Protoplaneta que formou a Lua pode estar escondido na forma de bolhas no interior da Terra. Na verdade, trata-se de restos do protoplaneta que colidiu com a Terra há 4,5 bilhões de anos e ajudou a formar a Lua.

Isso é o que diz um estudo comandado pelo geocientista Qian Yuan, do Instituto de Tecnologia da Califórnia, que foi publicado este mês no periódico científico Nature Climate Change.

Protoplaneta que formou a Lua pode estar escondido na forma de bolhas estranhas no manto da Terra

Assim, o trabalho indica que pedaços do protoplaneta do tamanho de Marte que atingiu a Terra ainda estão presentes no manto do nosso planeta em forma de duas bolhas estranhas que têm intrigado os cientistas.

Essas bolhas são chamadas de grandes províncias de baixa velocidade de cisalhamento (LLVs). 

Além disso, os pesquisadores perceberam que no local onde se encontram essas bolhas (pedaços do protoplaneta) as ondas sísmicas se movimentam em um ritmo mais devagar  com relação ao restante do manto ao redor.

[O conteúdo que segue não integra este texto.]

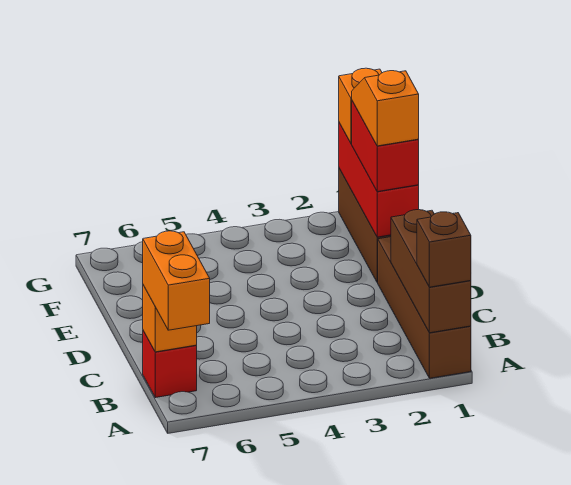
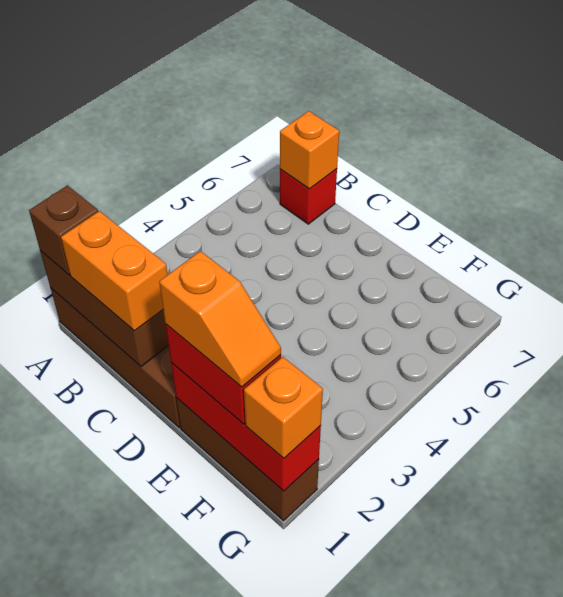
orange 1x2 brick [143,231,210,330] -> orange 1x2 brick moved to [61,211,168,331]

Desse jeito, isso sugere que existe uma diferença de composição química, densidade e temperatura dessas bolhas com relação ao manto.

Além disso, essas duas bolhas juntas correspondem a 4% do manto, sendo que uma está localizada logo abaixo do continente africano e a outra está abaixo do Oceano Pacífico.

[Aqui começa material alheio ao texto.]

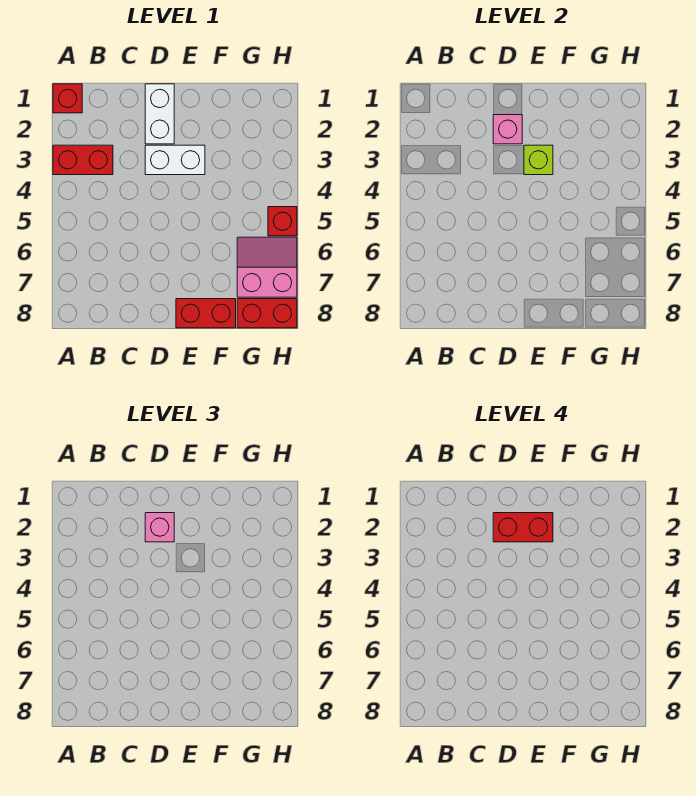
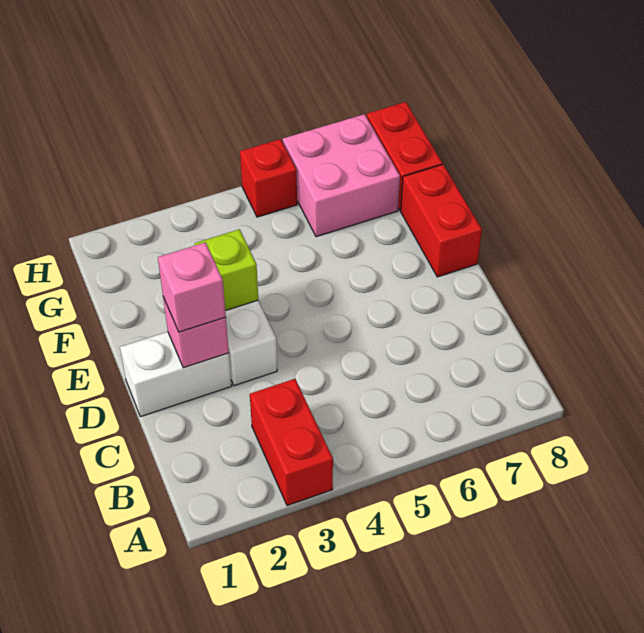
red 1x1 brick [53,84,82,113] -> none
red 1x2 brick [493,513,553,542] -> none
pink 2x2 slope [237,237,297,297] -> pink 2x2 brick [283,114,400,237]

E de acordo com o autor do estudo, o impacto que formou a Lua possivelmente é a melhor explicação para a presença dessas duas bolhas ou pedaços de rocha.

Simulação para tentar entender como se deu a incorporação dos pedaços do protoplaneta

E para tentar entender como se deu a incorporação dos pedaços do protoplaneta, os pesquisadores realizaram uma simulação do impacto da formação da Lua.

Dessa maneira, os resultados mostraram que os pedaços resultantes do protoplaneta que colidiu com a Terra, foram incorporados gradualmente ao manto do nosso planeta.

A partir daí, como os pedaços de rocha são 2,5% mais densos que o manto, estes fragmentos afundaram e solidificaram antes de se instalarem na região inferior do manto da terra, mas não alcançaram o núcleo. 

Isso condiz com o que temos de informação sobre as bolhas, que estão situadas a cerca de 2.000 km de profundidade. 

Missão Artemis pode ajudar na compreensão da origem das bolhas

De acordo com os cientistas, o impacto que gerou a lua possivelmente é a melhor explicação para a origem dessas bolhas presentes no manto da Terra.

Atualmente, os pesquisadores conseguem analisar o material dessas bolhas através das erupções vulcânicas que trazem para a superfície na forma de rochas vulcânicas alguns resquícios da composição dessas bolhas.

Além disso, como se sabe que parte do protoplaneta também originou a Lua, os pesquisadores querem comparar amostras da Lua com as das bolhas para descobrir se apresentam a mesma composição e assim confirmar a hipótese da formação do nosso satélite natural.

Assim, isso poderá acontecer na próxima missão tripulada à Lua com o programa Artemis, que trará amostras de camadas profundas do nosso satélite natural.